Lavishly illustrated, and lovingly detailed descriptions of vintage fragrances through the ages – and the femme fatales and mysterious stars associated with wearing them; Herman includes essays on scent appreciation, a glossary of important perfume terms and ingredients, and tips on how to begin your own foray into vintage and classic perfume – such a great way to navigate this sometimes intimidating world, and to find a new love from a back catalogue you may have missed.

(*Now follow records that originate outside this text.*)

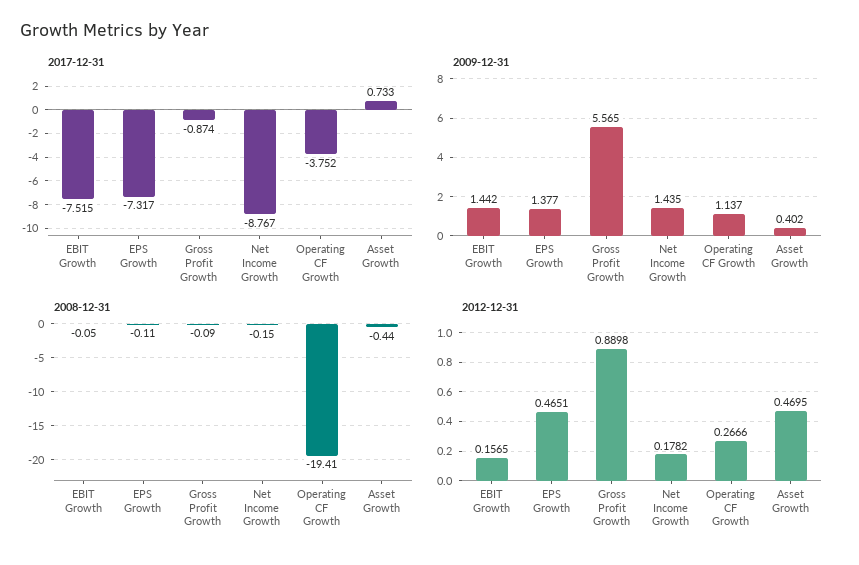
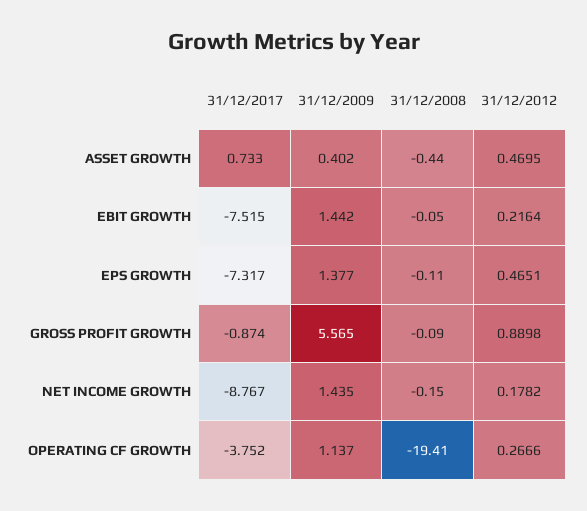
  {
    "2017-12-31": {
      "EBIT Growth": -7.515,
      "EPS Growth": -7.317,
      "Gross Profit Growth": -0.874,
      "Net Income Growth": -8.767,
      "Operating CF Growth": -3.752,
      "Asset Growth": 0.733
    },
    "2009-12-31": {
      "EBIT Growth": 1.442,
      "EPS Growth": 1.377,
      "Gross Profit Growth": 5.565,
      "Net Income Growth": 1.435,
      "Operating CF Growth": 1.137,
      "Asset Growth": 0.402
    },
    "2008-12-31": {
      "EBIT Growth": -0.05,
      "EPS Growth": -0.11,
      "Gross Profit Growth": -0.09,
      "Net Income Growth": -0.15,
      "Operating CF Growth": -19.41,
      "Asset Growth": -0.44
    },
    "2012-12-31": {
-     "EBIT Growth": 0.1565,
+     "EBIT Growth": 0.2164,
      "EPS Growth": 0.4651,
      "Gross Profit Growth": 0.8898,
      "Net Income Growth": 0.1782,
      "Operating CF Growth": 0.2666,
      "Asset Growth": 0.4695
    }
  }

I love how Herman injects wit into her descriptions, such as this from her review of Le Galion Sortilége: ‘Boozy, lush, animalic, but lady-like, this is one of those perfumes that, to an untrained nose, might be described as ‘smelling like my grandma.’ Well, maybe if your grandma was Colette or Marlene Dietrich…’ The volume is written with a mixture of humour, historical fact and useful advice, and this is a book that any perfume lover would be delighted to read.

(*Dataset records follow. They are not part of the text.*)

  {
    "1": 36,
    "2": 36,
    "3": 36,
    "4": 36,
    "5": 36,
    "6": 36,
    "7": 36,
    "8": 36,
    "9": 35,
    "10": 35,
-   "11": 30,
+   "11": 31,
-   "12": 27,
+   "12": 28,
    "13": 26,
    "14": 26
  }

Publisher: The Lyons Press

At amazon.co.uk

*****

Barbara’s blog is well worth re-visiting, but you may notice the last entry was updated in 2016. This is because she had a rather exciting project up here sleeve…

Barbara Herman: ‘I launched a perfume brand — Eris Parfums. Named after the Greek goddess Eris, daughter of Nyx (Night), and one of the bad girls of Mt. Olympus with a reputation as a troublemaker and subversive, Eris has thrown down her gauntlet (or thrown her Golden Apple?) in the form of three new perfumes. I think you’ll like their inspiration: vintage floral animalics.

Belle de Jour, Night Flower, and Ma Bête were each composed by perfumer Antoine Lie (Tom Ford, Givenchy, Comme des Garçons, Etat Libre d’Orange, et al) and each are a take on vintage perfume styles but with a modern twist. I really love them and I hope you do, too!’ And there’s now a fourth fragrance in the collection – Mx.

Having had the pleasure of sampling each of the fragrances, I can confirm that those of with a penchant for vintage will get a real kick out of these. My favourite has to be Ma Bête – ‘(My Beast) caresses you with the suggestiveness of perfumed fur. A collision of the floral and the animal, MA BÊTE combines a regal Tunisian Neroli with spices and a 50 percent overdose of Antoine Lie’s own animalic cocktail.’

‘Ma Bête is a fierce beast with raunchy elegance.’ – Antoine Lie

Whether reading about delightfully subversive scents or wanting to douse yourself in their forbidden essence, this season is an excellent time to slip into your most fabulous gown and exude dangerous glamour, don’t you think?